#### Exercise details:
A complete answer includes every line below with the word "Abşeronda".

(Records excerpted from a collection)
*** Begin section ***

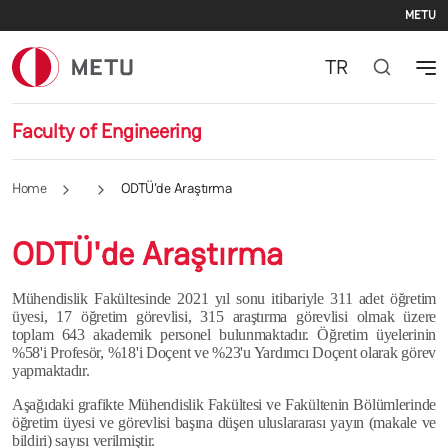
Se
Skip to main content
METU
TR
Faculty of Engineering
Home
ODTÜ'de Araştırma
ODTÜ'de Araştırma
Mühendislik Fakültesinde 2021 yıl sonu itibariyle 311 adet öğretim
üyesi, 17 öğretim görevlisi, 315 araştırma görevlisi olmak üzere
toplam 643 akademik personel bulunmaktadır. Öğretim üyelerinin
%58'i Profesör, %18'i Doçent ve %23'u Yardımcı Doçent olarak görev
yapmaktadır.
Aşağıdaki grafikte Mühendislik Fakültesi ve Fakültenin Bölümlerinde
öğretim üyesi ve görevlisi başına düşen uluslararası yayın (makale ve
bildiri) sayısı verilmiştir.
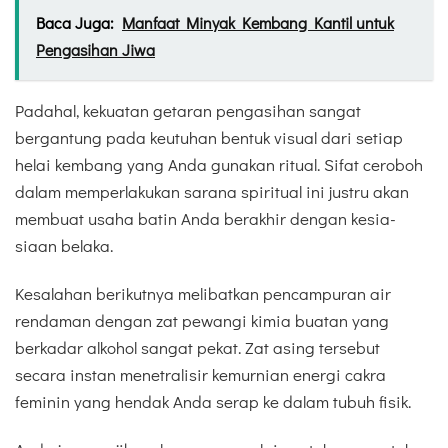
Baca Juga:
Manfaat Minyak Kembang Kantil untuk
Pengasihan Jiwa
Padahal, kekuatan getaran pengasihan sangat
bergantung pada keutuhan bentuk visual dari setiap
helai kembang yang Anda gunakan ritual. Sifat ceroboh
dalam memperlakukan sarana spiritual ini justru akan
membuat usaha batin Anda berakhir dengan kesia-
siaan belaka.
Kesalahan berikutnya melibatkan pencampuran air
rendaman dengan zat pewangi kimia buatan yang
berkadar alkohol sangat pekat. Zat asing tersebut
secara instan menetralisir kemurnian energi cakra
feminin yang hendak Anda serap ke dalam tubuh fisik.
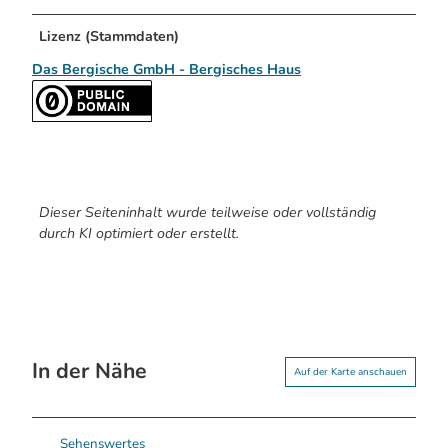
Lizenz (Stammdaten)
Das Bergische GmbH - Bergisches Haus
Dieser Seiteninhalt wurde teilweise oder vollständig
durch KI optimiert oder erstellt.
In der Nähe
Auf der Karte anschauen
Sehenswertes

*** End section ***
*** Begin section ***

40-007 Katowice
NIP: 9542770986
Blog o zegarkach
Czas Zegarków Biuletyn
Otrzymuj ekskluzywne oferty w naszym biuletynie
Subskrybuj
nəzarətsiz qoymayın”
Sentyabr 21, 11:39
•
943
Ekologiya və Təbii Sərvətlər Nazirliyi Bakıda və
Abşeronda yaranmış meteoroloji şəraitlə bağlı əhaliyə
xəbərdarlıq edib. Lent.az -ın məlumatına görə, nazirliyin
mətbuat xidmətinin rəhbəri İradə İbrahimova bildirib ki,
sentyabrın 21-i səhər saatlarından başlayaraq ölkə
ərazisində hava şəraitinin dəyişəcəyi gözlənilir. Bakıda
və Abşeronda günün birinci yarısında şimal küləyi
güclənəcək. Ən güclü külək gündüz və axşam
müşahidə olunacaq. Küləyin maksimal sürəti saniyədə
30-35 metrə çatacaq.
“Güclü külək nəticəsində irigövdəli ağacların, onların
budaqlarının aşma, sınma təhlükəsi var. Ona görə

*** End section ***
*** Begin section ***

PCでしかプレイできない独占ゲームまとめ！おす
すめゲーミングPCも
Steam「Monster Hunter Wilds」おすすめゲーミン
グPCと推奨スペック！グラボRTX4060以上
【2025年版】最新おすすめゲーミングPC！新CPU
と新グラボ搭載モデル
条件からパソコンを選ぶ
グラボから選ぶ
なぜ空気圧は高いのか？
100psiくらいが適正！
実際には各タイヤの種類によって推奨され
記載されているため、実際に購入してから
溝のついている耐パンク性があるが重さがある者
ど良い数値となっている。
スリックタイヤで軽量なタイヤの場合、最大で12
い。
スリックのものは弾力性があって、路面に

*** End section ***

#### Expected output:
Abşeronda yaranmış meteoroloji şəraitlə bağlı əhaliyə
və Abşeronda günün birinci yarısında şimal küləyi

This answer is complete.